On the other hand, we were unable to use networking policies to limit network access to the node from the container. It is worth mentioning that some of the settings are also not available on Linux hosts, as shown in Figure 8.
We were also unable to set Hyper-V process isolation for containers running on Linux hosts. Our most significant finding, in which we demonstrated how we were able to guess credentials and gain access to the node, may be mitigated by manually configuring public key cryptography access only and generating appropriate key pairs.
Given these facts, we began to explore scenarios with more serious implications, such as container escape. We evaluated the possibility of:
- Exploiting unpatched container engine vulnerabilities (like CVE-2019-5736)
- Exploiting unpatched Service Fabric vulnerabilities (like CVE-2022-30137)
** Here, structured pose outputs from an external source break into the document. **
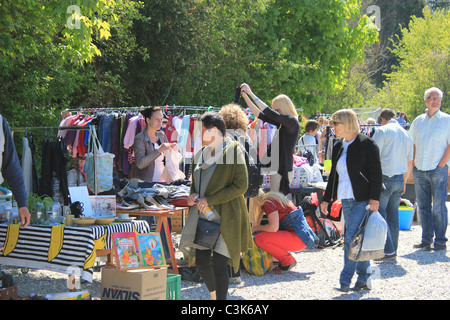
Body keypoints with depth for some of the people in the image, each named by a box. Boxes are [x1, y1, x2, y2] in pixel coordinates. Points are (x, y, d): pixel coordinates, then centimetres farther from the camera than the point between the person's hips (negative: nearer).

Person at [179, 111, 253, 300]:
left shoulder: (233, 151, -8)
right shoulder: (201, 154, 13)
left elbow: (241, 186, -14)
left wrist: (209, 199, -15)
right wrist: (193, 195, 1)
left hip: (226, 217, -7)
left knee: (219, 263, -11)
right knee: (201, 262, 8)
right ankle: (214, 296, 30)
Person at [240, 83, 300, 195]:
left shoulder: (292, 122, -12)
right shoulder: (281, 123, 14)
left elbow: (270, 113, -19)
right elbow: (260, 114, 15)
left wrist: (251, 93, -16)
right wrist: (245, 96, 9)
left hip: (283, 169, -9)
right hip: (276, 168, 9)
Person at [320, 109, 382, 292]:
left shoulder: (366, 144, -6)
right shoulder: (338, 147, 15)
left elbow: (376, 172, -9)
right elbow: (333, 174, 22)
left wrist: (374, 199, -15)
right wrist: (326, 199, 20)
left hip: (363, 199, -7)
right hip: (346, 199, 7)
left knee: (351, 238, -13)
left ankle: (345, 280, -10)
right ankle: (363, 278, 15)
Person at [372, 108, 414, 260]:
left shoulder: (382, 131, -5)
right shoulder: (406, 135, 15)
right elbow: (409, 163, 19)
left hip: (385, 178, -7)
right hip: (399, 179, 7)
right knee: (393, 216, 12)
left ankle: (389, 251, -9)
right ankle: (393, 250, 15)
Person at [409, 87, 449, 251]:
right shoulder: (418, 121, 12)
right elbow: (411, 144, 16)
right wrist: (414, 164, 6)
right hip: (419, 170, 4)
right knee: (423, 206, 7)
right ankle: (426, 239, 14)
- Exploiting isolation vulnerabilities, like:
- Kernel vulnerabilities, in case of process isolation
- Hypervisor vulnerabilities, in case of virtualization
- Exploiting a misconfiguration or a design flaw
As most of our options seemed unlikely, and given the previous access to the node, we switched our focus to analysis of the node. This led to our discovery of CVE-2023-21531, allowing us to gain cluster access from a container.
Conclusion
Users should realize that their usage of cloud services doesn’t delegate security fully to their cloud service provider (CSP): Depending on the service, some configuration is necessary on the user’s end, leaving room for misconfigurations and unprotected deployments. Security comes with a price that doesn’t end with paying for CSPs; it also calls for a proactive security mindset and enforcing security practices, such as:
- Follow the CSP’s recommendations for securing environments and projects
- Follow the principle of least privilege for containers and applications
- Configuring based on the Assume Preach paradigm to minimize the impact of potential breach
Following best practices that are specific to Service Fabric and container registries will help mitigate any emerging security issues. However, some applications might not be designed with Zero Trust policies in mind, so additional manual configuration and security hardening from the user may be required.